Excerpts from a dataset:

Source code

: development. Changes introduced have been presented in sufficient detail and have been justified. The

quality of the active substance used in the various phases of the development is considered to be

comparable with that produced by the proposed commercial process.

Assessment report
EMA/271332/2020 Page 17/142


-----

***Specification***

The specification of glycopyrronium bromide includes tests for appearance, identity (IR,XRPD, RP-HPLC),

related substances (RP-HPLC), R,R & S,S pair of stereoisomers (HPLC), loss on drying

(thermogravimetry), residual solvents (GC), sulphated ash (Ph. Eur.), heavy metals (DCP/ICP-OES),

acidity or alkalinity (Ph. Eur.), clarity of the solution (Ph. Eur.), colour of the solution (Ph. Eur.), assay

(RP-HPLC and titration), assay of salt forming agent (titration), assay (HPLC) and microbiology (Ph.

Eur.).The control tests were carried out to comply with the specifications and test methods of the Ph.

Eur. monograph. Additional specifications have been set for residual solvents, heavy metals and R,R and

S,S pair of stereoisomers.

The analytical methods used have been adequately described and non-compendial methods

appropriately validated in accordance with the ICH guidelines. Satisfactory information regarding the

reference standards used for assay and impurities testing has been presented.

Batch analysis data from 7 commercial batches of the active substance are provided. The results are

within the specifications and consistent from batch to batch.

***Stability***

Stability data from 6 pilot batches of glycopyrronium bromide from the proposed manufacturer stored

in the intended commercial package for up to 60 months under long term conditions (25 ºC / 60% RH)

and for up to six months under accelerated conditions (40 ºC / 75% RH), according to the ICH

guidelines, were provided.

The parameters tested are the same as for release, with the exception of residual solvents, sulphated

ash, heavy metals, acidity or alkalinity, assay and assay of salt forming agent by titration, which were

### EXERCISE DIRECTIONS:
Scan the entries above for the line containing "The specification of", and copy it and all lines after it exactly, down to and including the line containing "S,S pair of stereoisomers.".

### WRITTEN REPLY:
The specification of glycopyrronium bromide includes tests for appearance, identity (IR,XRPD, RP-HPLC),

related substances (RP-HPLC), R,R & S,S pair of stereoisomers (HPLC), loss on drying

(thermogravimetry), residual solvents (GC), sulphated ash (Ph. Eur.), heavy metals (DCP/ICP-OES),

acidity or alkalinity (Ph. Eur.), clarity of the solution (Ph. Eur.), colour of the solution (Ph. Eur.), assay

(RP-HPLC and titration), assay of salt forming agent (titration), assay (HPLC) and microbiology (Ph.

Eur.).The control tests were carried out to comply with the specifications and test methods of the Ph.

Eur. monograph. Additional specifications have been set for residual solvents, heavy metals and R,R and

S,S pair of stereoisomers.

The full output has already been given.